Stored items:
# # # # #

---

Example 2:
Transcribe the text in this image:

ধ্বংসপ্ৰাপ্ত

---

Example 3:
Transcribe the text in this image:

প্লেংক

# # # # #

# Activity:
Copy the data once more. Leave nothing out.

# Answer box:
---

Example 2:
Transcribe the text in this image:

ধ্বংসপ্ৰাপ্ত

---

Example 3:
Transcribe the text in this image:

প্লেংক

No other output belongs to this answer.